バートランド・ラッセル「倫理と道徳の不可欠性」

* 原著:Human Society in Ethics and Politics, 1954, chap.1)
* 出典:牧野力(編)『ラッセル思想辞典』より


 人間という哺乳類の一種属が成功したのは、他の動物と区別されるもの、つまり、言語、火、農耕、書字、道具、そして大規模な協力のおかげである。しかし協力作業という点では、まだ完全には成功していない。他の動物と同様に、人間にも衝動と情熱とに充ちているが、その衝動・情熱は、人間の出現の過程では、概して生き残る上では役立った。しかし、情熱はしばしば自らの挫折をまねくものであること、また、ある種の情熱を少なく、他の情熱をより大きくすれば、人間の欲望はより多く満たされ、一層幸福になれることが人間の知性のお陰で明らかになった。
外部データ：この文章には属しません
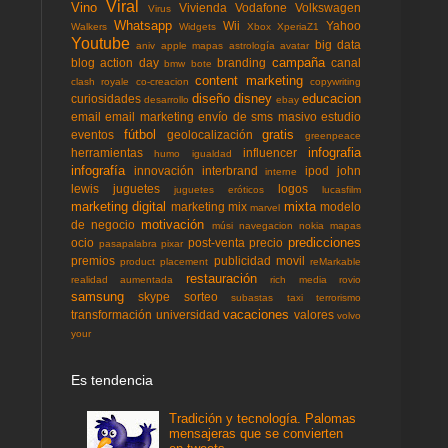
Viral
Vino
Vivienda
Vodafone
Volkswagen
Virus
Whatsapp
Wii
Yahoo
Walkers
Widgets
Xbox
XperiaZ1
Youtube
big data
aniv
apple mapas
astrología
avatar
campaña
blog action day
branding
canal
bmw
bote
content marketing
clash royale
co-creacion
copywriting
diseño
disney
educacion
curiosidades
desarrollo
ebay
email
email marketing
envío de sms masivo
estudio
fútbol
gratis
eventos
geolocalización
greenpeace
infografia
herramientas
influencer
humo
igualdad
infografía
innovación
interbrand
ipod
john
interne
lewis
juguetes
logos
juguetes eróticos
lucasfilm
marketing digital
mixta
marketing mix
modelo
marvel
motivación
de negocio
músi
navegacion
nokia mapas
predicciones
ocio
post-venta
precio
pasapalabra
pixar
premios
publicidad movil
product placement
reMarkable
restauración
realidad aumentada
rich media
rovio
samsung
skype
sorteo
subastas
taxi
terrorismo
vacaciones
transformación
universidad
valores
volvo
your
Es tendencia
Tradición y tecnología. Palomas
mensajeras que se convierten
・・・。
 知性と創意工夫が社会組織を一層複雑化するにつれて、協同すれば利益は拡大し、競闘すればそれは減少する。'倫理と道徳'(綱領)とが人間に不可欠なのは、知性と衝動・情熱との間に葛藤があるからである。知性と衝動とのいずれか一方しかなければ、倫理の生れる余地はないだろう。
 人間は情熱的で、強情で、かなり'狂気'じみている。その狂気によって人間は、自分にも他人にも災害を引き起こす。だが、衝動に駆られる生活には危険な面と同時に人間が生きて行く上の妙味を生む面とがあるから、この妙味を保持しなければならない。衝動を発揮するのと抑制するとの間で、人間が幸福に生きる拠り所としての倫理は、どうしても一つの中間点を見出さねばならない。人間性の奥底にこのような葛藤があるからこそ、倫理学への念願が生れるのである。
(注:イラストは、ラッセルの The Good Citizen's Alphabet, 1953 より)
But as intelligence and invention increase the complexity of social organization, there is a continual growth in the benefits of co-operation, and a continual diminution of the benefits of competition. Ethics and moral codes are necessary to man because of the conflict between intelligence and impulse. Given intelligence only, or impulse only, there would be no place for ethics.